National Historic Landmark

Yellowstone’s Northeast Entrance Station serves not only as a physical demarcation, but also as “a psychological boundary between the rest of the world and … a permanently wild place.” The landmark includes two 1935 buildings—a “drive-through” checking station, where rangers collect fees, count visitors, and answer questions, and a ranger station/residence. When it was built, the checking station was among the most ambitious of its kind; today it is one of the most pristine examples of its type remaining in the park system. A gable roof, which joins the building’s three log rooms, straddles US 212 as it enters and exits Yellowstone at Cooke City–Silver Gate.
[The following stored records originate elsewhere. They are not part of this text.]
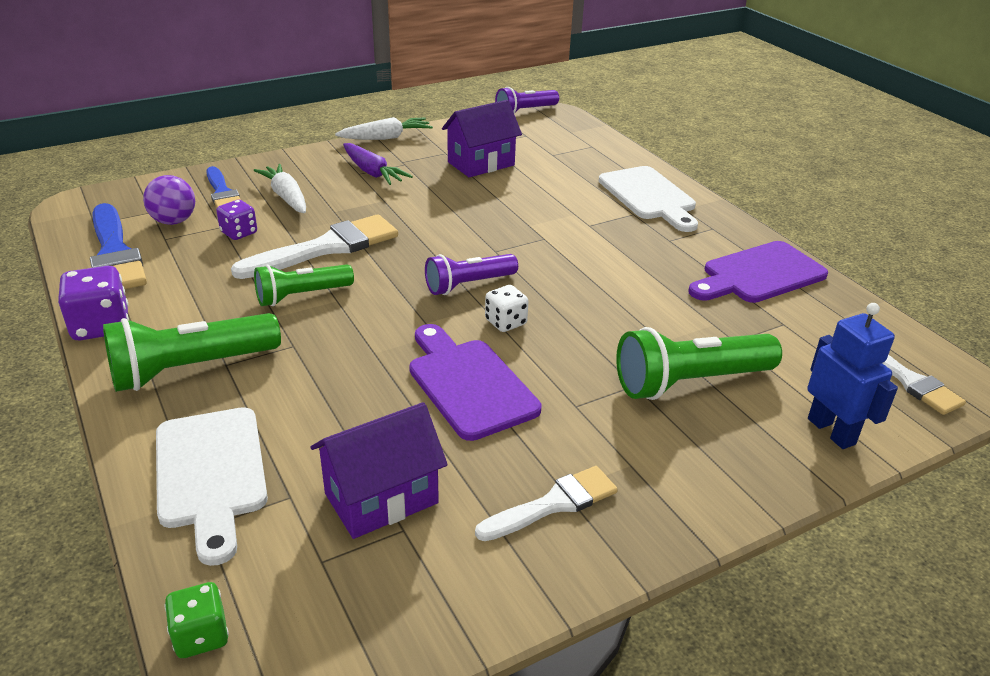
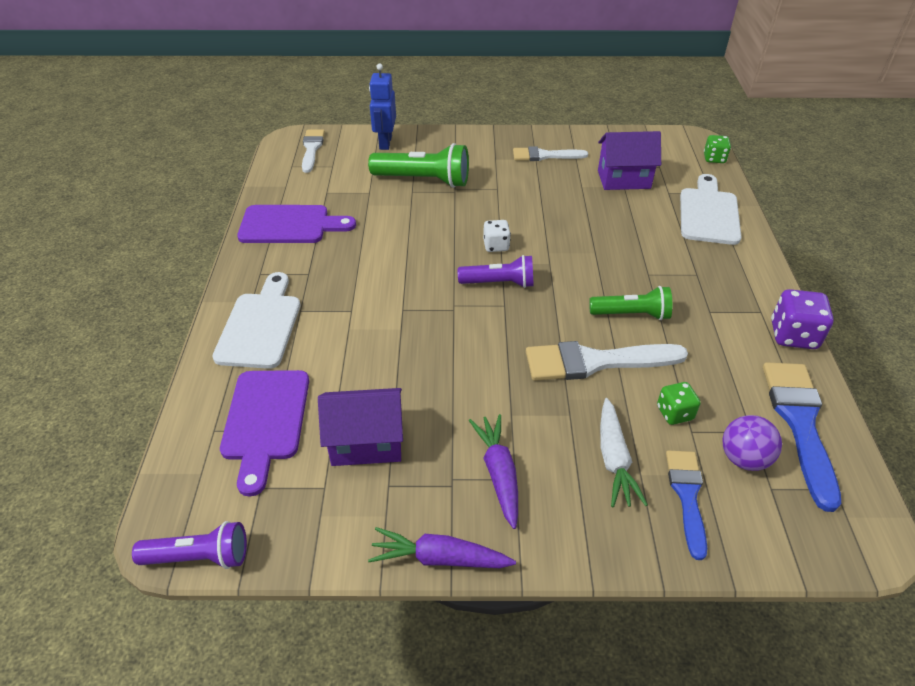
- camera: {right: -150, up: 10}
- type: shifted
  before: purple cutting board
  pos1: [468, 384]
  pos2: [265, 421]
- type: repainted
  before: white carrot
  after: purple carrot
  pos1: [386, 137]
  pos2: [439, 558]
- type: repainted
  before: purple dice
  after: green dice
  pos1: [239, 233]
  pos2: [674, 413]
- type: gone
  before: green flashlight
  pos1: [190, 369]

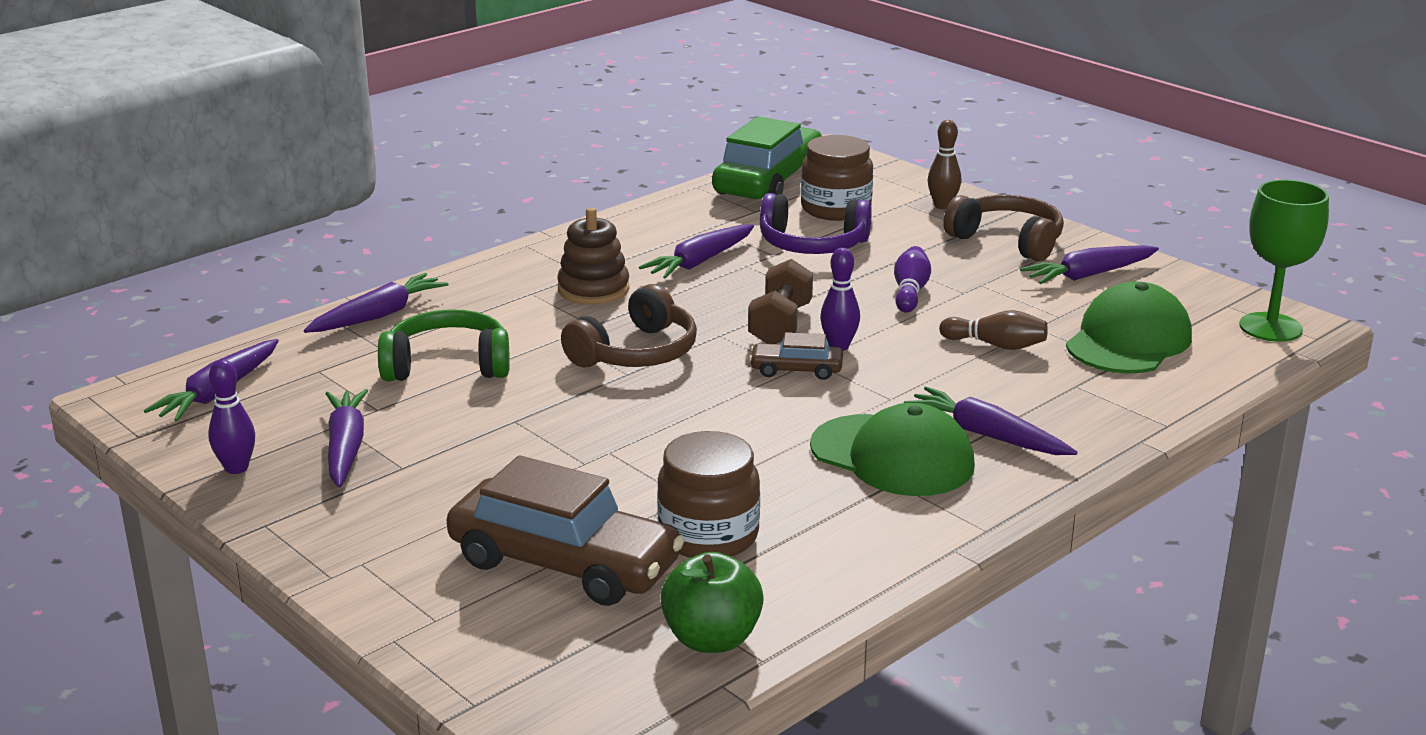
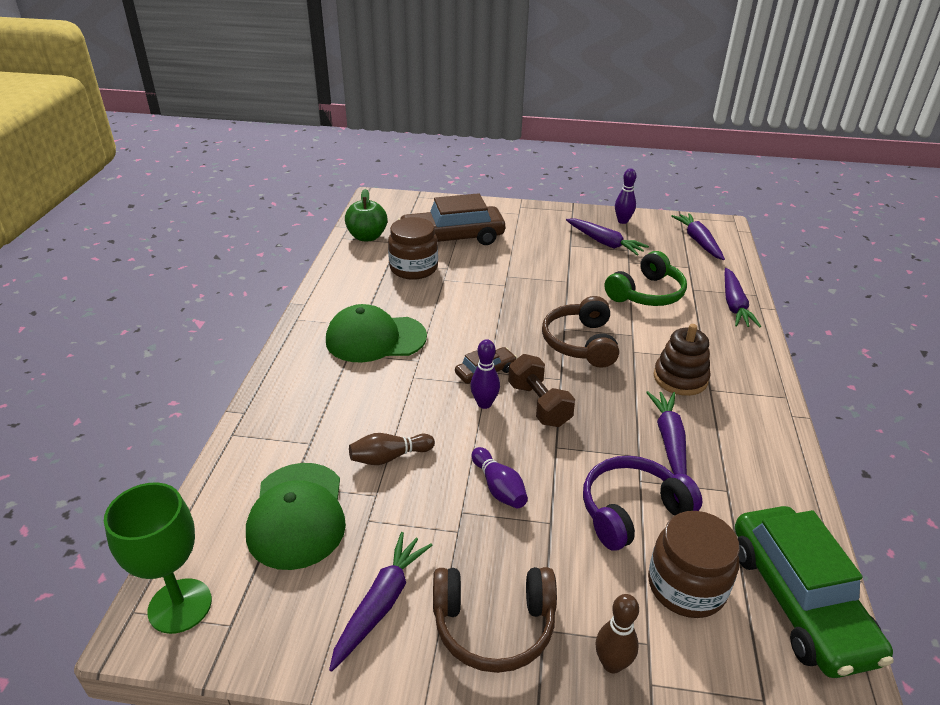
- camera: {right: 140, up: 10}
- type: gone
  before: purple carrot
  pos1: [987, 435]

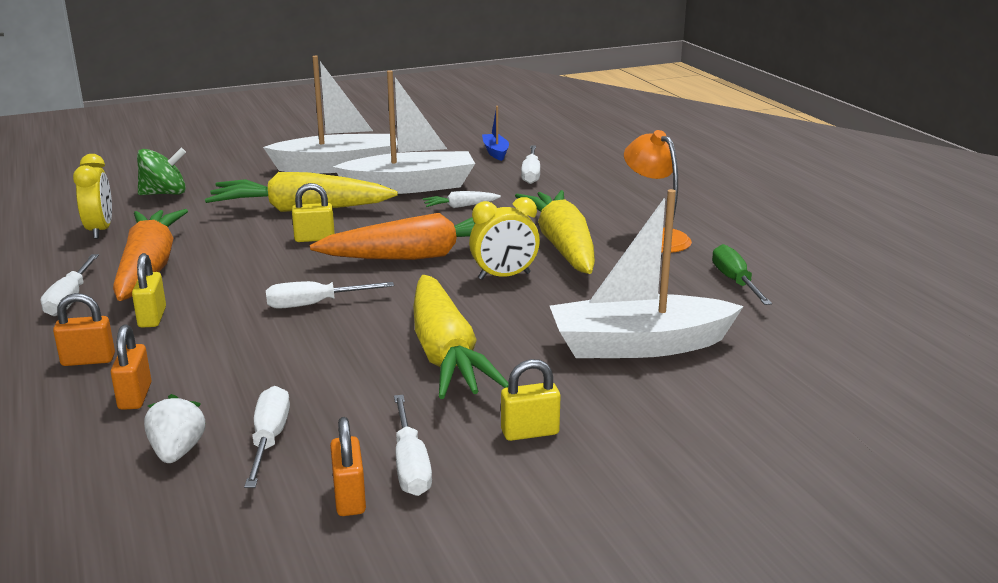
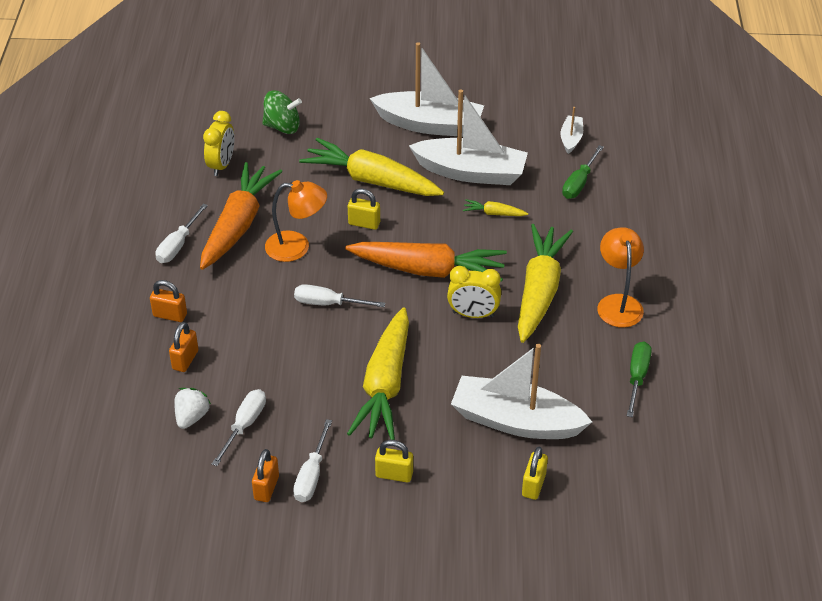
- camera: {right: 25, up: 20}
- type: new
  after: orange lamp
  pos2: [297, 247]
- type: repainted
  before: white carrot
  after: yellow carrot
  pos1: [460, 206]
  pos2: [494, 213]
- type: shifted
  before: yellow padlock
  pos1: [152, 317]
  pos2: [533, 485]
- type: repainted
  before: blue boat
  after: white boat
  pos1: [495, 152]
  pos2: [571, 139]
- type: repainted
  before: white screwdriver
  after: green screwdriver
  pos1: [531, 174]
  pos2: [579, 183]

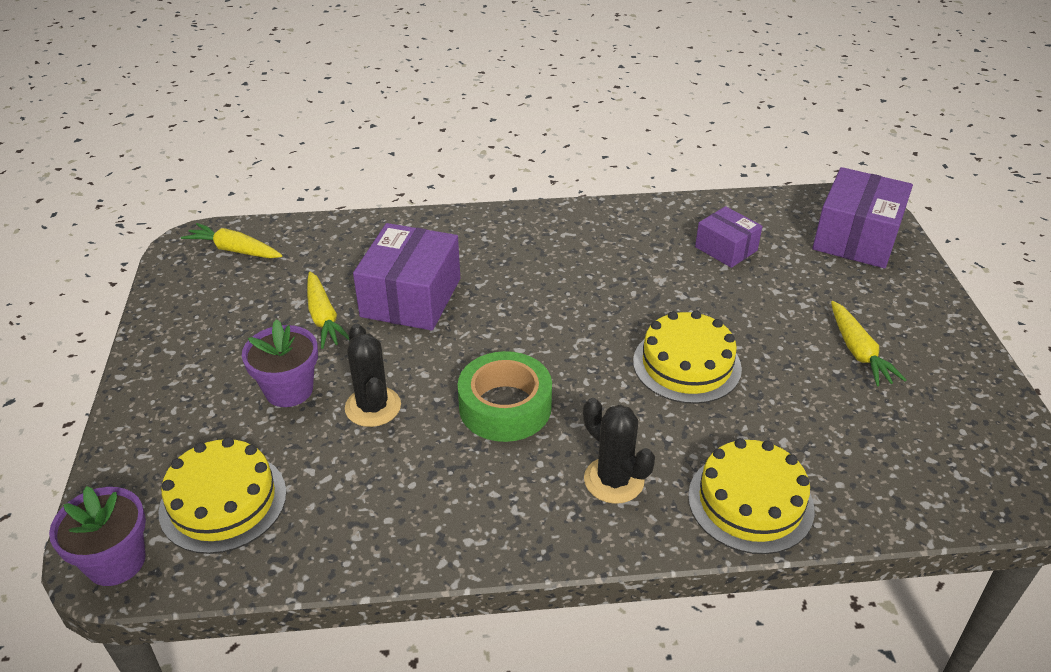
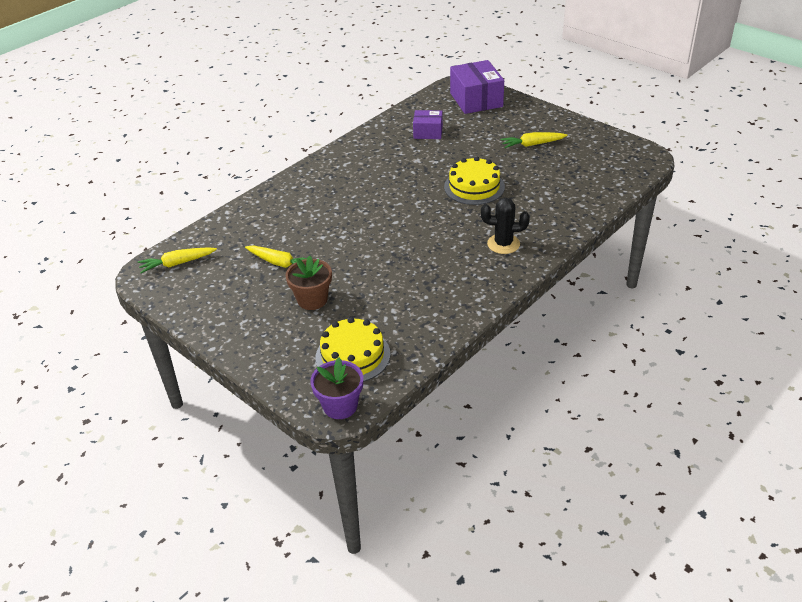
- camera: {right: -40, up: 0}
- type: repainted
  before: purple flower pot
  after: brown flower pot
  pos1: [289, 390]
  pos2: [312, 300]
- type: rotated
  before: yellow carrot
  pos1: [858, 351]
  pos2: [532, 144]
  turn: 135
- type: gone
  before: black cactus
  pos1: [373, 407]
- type: gone
  before: purple box
  pos1: [411, 297]
- type: gone
  before: green tape
  pos1: [505, 407]
- type: gone
  before: yellow cake
  pos1: [750, 502]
The building’s locally harvested lodgepole pine logs were chosen according to strict specifications. The logs were then peeled, saddle-notched, and finished with axe-cut ends and laid to form gentle, concave curves from the ground to the eaves. When, in subsequent decades, recreational vehicles became too tall to drive through the building, lanes were added to the outside rather than alter the original design. Like the checking station, the nearby ranger station/residence was designed by the Park Service’s Branch of Plans and Design in San Francisco and constructed as a Public Works project. Both facilities exemplify the era’s guiding principal for park architecture which called for the use of “native materials in proper scale” while avoiding “rigid, straight lines, and over-sophistication.” The goal of this rustic design style was to “achieve sympathy with natural surroundings and with the past.”